Backup failed during copyBackup: No tomes available
-
I'm submitting a ...
- [ ] bug report
- [x] feature request
- [ ] support request
-
What is the current behavior?
If an error occurs - specifically "no tomes available" with B2 - during copyBackup (to the remote location), there will be no retry. The backup is deleted after the upload failed so effectively no backup was made at all.
- If the current behavior is a bug, please provide the configuration and steps to reproduce and if possible a minimal demo of the problem.
(Fortunately) It is rather hard to reproduce exactly that error, since it apparently means, that B2 didn't have enough available backup servers to take the backup/upload request. This only happened once for me.
- What is the expected behavior?
If there is a way to determine, if an error during copyBackup is one that could be mitigated by retrying, then that would be great. At least the specific "no tomes available" could be used to trigger a retry for uploading the backup. Also, as it looks like in the logs, the backup was deleted locally even though the upload failed. I would have expected that it at least doesn't get deleted. Maybe it could've gotten uploaded in the next iteration of the backup schedule (every night).

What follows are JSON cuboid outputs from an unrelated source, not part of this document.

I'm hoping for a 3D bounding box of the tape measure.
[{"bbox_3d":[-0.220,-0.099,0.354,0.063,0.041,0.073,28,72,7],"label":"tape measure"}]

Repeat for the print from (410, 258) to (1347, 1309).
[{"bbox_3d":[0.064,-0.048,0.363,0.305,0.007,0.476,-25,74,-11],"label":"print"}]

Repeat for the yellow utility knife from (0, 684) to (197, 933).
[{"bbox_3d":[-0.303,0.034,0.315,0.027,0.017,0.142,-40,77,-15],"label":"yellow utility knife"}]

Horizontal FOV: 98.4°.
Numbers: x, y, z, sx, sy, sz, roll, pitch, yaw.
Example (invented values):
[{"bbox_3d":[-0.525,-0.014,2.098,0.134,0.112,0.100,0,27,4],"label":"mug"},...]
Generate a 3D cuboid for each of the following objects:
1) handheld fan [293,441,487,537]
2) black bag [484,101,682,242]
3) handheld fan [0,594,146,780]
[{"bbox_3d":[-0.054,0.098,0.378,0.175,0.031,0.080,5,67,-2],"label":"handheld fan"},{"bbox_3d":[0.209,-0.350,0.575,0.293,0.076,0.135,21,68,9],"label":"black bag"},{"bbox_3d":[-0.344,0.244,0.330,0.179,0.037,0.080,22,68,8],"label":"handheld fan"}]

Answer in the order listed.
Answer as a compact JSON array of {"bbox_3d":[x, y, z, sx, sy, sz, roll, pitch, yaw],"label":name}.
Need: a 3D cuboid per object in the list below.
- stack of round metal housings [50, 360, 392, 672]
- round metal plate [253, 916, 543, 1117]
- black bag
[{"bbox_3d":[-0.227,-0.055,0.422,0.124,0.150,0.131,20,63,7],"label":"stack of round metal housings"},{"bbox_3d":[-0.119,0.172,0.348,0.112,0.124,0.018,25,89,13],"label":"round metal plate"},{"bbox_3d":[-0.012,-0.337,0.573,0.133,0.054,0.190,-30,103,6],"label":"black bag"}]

- What is the motivation / use case for changing the behavior?
Increased stability and lower chance of failed/lost backups.
-
Please tell us about your environment:
- Image version: 2.20.0
- Docker version: 20.10.17
- docker-compose version: 1.29.2 (docker-compose) and 2.6.0 (docker compose)
-
Other information (e.g. detailed explanation, stacktraces, related issues, suggestions how to fix, links for us to have context, eg. stackoverflow, etc)
`Running docker-volume-backup failed with error: copyBackup: error uploading backup to remote storage: no tomes available
Log output of the failed run was:
time="2022-07-20T04:00:04+02:00" level=info msg="Created backup of /backup at /tmp/backup-2022-07-20T04-00-00.tar.gz."
time="2022-07-20T04:00:04+02:00" level=info msg="Encrypted backup using given passphrase, saving as /tmp/backup-2022-07-20T04-00-00.tar.gz.gpg."
time="2022-07-20T04:01:00+02:00" level=error msg="Fatal error running backup: copyBackup: error uploading backup to remote storage: no tomes available"
time="2022-07-20T04:01:00+02:00" level=info msg="Removed tar file /tmp/backup-2022-07-20T04-00-00.tar.gz."
time="2022-07-20T04:01:00+02:00" level=info msg="Removed GPG file /tmp/backup-2022-07-20T04-00-00.tar.gz.gpg."`
I don't think I would like to add code paths that cater for the specific behavior of Backblaze here.
However the S3 protocol does know about the concept of a retryable error and the MinIO client used by this image also knows when it can retry an operation because the error code is retryable (see https://github.com/minio/minio/discussions/14158). Do you know the status code Backblaze returns in these situations?
I agree, a universal solution for the S3 API would be better here.
B2
According to this (and this) it will send a 503 status code. The article also explains that 500 is fine to retry after a few seconds.
AWS
In case of AWS there are more fine grained messages, but all the 503 ones have the "try again" or "slow down" in common - also the 500 error states "try again". (See here).
It seems both 500 and 503 should be retried: https://github.com/minio/minio-go/blob/a2b545423f4d967f656288e5c0a741041be4ded7/retry.go#L110-L119 so I would assume that either a. retrying is broken or b. your setup hit the maximum number of retries.
I'll check whether a. is the case or not.